THE PROBLEM: Quote the listing in full, exactly as given, minus any pictures.

DATA PROVIDED:
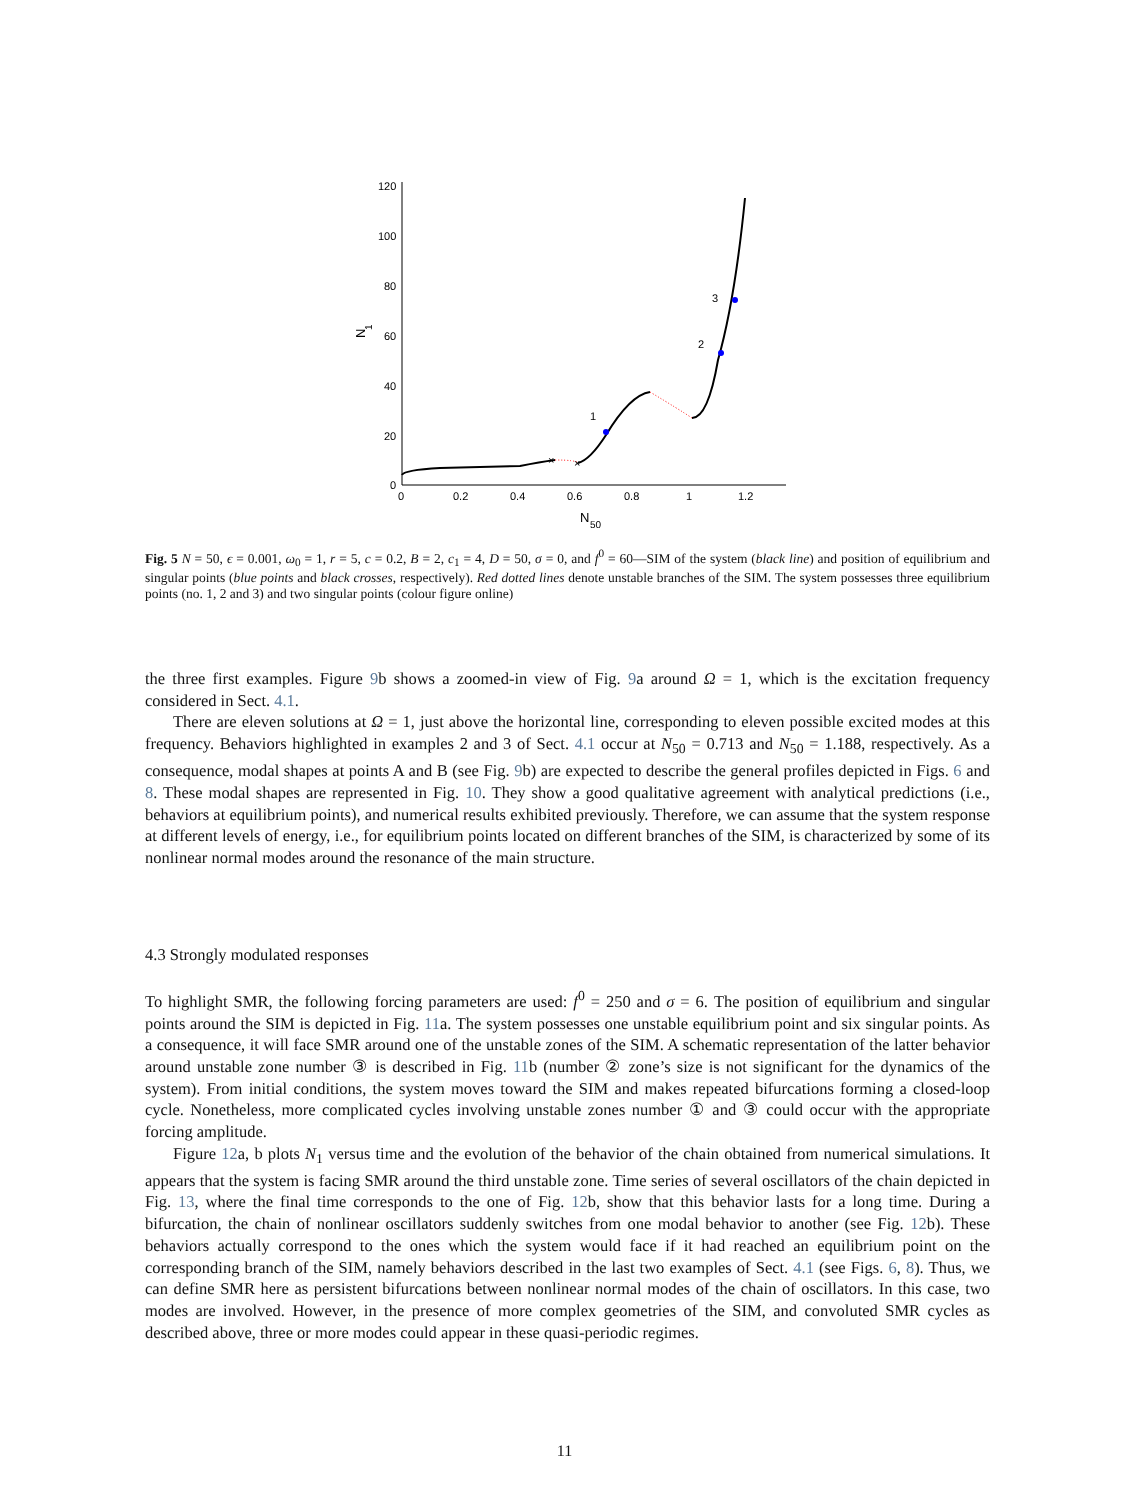120
100
80
60
40
20
0
0
0.2
0.4
0.6
0.8
1
1.2
N
50
N
1
×
×
1
2
3
Fig. 5 N = 50, ϵ = 0.001, ω<sub>0</sub> = 1, r = 5, c = 0.2, B = 2, c<sub>1</sub> = 4, D = 50, σ = 0, and f<sup>0</sup> = 60—SIM of the system (black line) and position of equilibrium and singular points (blue points and black crosses, respectively). Red dotted lines denote unstable branches of the SIM. The system possesses three equilibrium points (no. 1, 2 and 3) and two singular points (colour figure online)
the three first examples. Figure 9b shows a zoomed-in view of Fig. 9a around Ω = 1, which is the excitation frequency considered in Sect. 4.1.
There are eleven solutions at Ω = 1, just above the horizontal line, corresponding to eleven possible excited modes at this frequency. Behaviors highlighted in examples 2 and 3 of Sect. 4.1 occur at N<sub>50</sub> = 0.713 and N<sub>50</sub> = 1.188, respectively. As a consequence, modal shapes at points A and B (see Fig. 9b) are expected to describe the general profiles depicted in Figs. 6 and 8. These modal shapes are represented in Fig. 10. They show a good qualitative agreement with analytical predictions (i.e., behaviors at equilibrium points), and numerical results exhibited previously. Therefore, we can assume that the system response at different levels of energy, i.e., for equilibrium points located on different branches of the SIM, is characterized by some of its nonlinear normal modes around the resonance of the main structure.
4.3 Strongly modulated responses
To highlight SMR, the following forcing parameters are used: f<sup>0</sup> = 250 and σ = 6. The position of equilibrium and singular points around the SIM is depicted in Fig. 11a. The system possesses one unstable equilibrium point and six singular points. As a consequence, it will face SMR around one of the unstable zones of the SIM. A schematic representation of the latter behavior around unstable zone number ③ is described in Fig. 11b (number ② zone’s size is not significant for the dynamics of the system). From initial conditions, the system moves toward the SIM and makes repeated bifurcations forming a closed-loop cycle. Nonetheless, more complicated cycles involving unstable zones number ① and ③ could occur with the appropriate forcing amplitude.
Figure 12a, b plots N<sub>1</sub> versus time and the evolution of the behavior of the chain obtained from numerical simulations. It appears that the system is facing SMR around the third unstable zone. Time series of several oscillators of the chain depicted in Fig. 13, where the final time corresponds to the one of Fig. 12b, show that this behavior lasts for a long time. During a bifurcation, the chain of nonlinear oscillators suddenly switches from one modal behavior to another (see Fig. 12b). These behaviors actually correspond to the ones which the system would face if it had reached an equilibrium point on the corresponding branch of the SIM, namely behaviors described in the last two examples of Sect. 4.1 (see Figs. 6, 8). Thus, we can define SMR here as persistent bifurcations between nonlinear normal modes of the chain of oscillators. In this case, two modes are involved. However, in the presence of more complex geometries of the SIM, and convoluted SMR cycles as described above, three or more modes could appear in these quasi-periodic regimes.
11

OUTPUT OF THE TASK:
120
100
80
60
40
20
0
0
0.2
0.4
0.6
0.8
1
1.2
N
50
N
1
×
×
1
2
3
Fig. 5 N = 50, ϵ = 0.001, ω<sub>0</sub> = 1, r = 5, c = 0.2, B = 2, c<sub>1</sub> = 4, D = 50, σ = 0, and f<sup>0</sup> = 60—SIM of the system (black line) and position of equilibrium and singular points (blue points and black crosses, respectively). Red dotted lines denote unstable branches of the SIM. The system possesses three equilibrium points (no. 1, 2 and 3) and two singular points (colour figure online)
the three first examples. Figure 9b shows a zoomed-in view of Fig. 9a around Ω = 1, which is the excitation frequency considered in Sect. 4.1.
There are eleven solutions at Ω = 1, just above the horizontal line, corresponding to eleven possible excited modes at this frequency. Behaviors highlighted in examples 2 and 3 of Sect. 4.1 occur at N<sub>50</sub> = 0.713 and N<sub>50</sub> = 1.188, respectively. As a consequence, modal shapes at points A and B (see Fig. 9b) are expected to describe the general profiles depicted in Figs. 6 and 8. These modal shapes are represented in Fig. 10. They show a good qualitative agreement with analytical predictions (i.e., behaviors at equilibrium points), and numerical results exhibited previously. Therefore, we can assume that the system response at different levels of energy, i.e., for equilibrium points located on different branches of the SIM, is characterized by some of its nonlinear normal modes around the resonance of the main structure.
4.3 Strongly modulated responses
To highlight SMR, the following forcing parameters are used: f<sup>0</sup> = 250 and σ = 6. The position of equilibrium and singular points around the SIM is depicted in Fig. 11a. The system possesses one unstable equilibrium point and six singular points. As a consequence, it will face SMR around one of the unstable zones of the SIM. A schematic representation of the latter behavior around unstable zone number ③ is described in Fig. 11b (number ② zone’s size is not significant for the dynamics of the system). From initial conditions, the system moves toward the SIM and makes repeated bifurcations forming a closed-loop cycle. Nonetheless, more complicated cycles involving unstable zones number ① and ③ could occur with the appropriate forcing amplitude.
Figure 12a, b plots N<sub>1</sub> versus time and the evolution of the behavior of the chain obtained from numerical simulations. It appears that the system is facing SMR around the third unstable zone. Time series of several oscillators of the chain depicted in Fig. 13, where the final time corresponds to the one of Fig. 12b, show that this behavior lasts for a long time. During a bifurcation, the chain of nonlinear oscillators suddenly switches from one modal behavior to another (see Fig. 12b). These behaviors actually correspond to the ones which the system would face if it had reached an equilibrium point on the corresponding branch of the SIM, namely behaviors described in the last two examples of Sect. 4.1 (see Figs. 6, 8). Thus, we can define SMR here as persistent bifurcations between nonlinear normal modes of the chain of oscillators. In this case, two modes are involved. However, in the presence of more complex geometries of the SIM, and convoluted SMR cycles as described above, three or more modes could appear in these quasi-periodic regimes.
11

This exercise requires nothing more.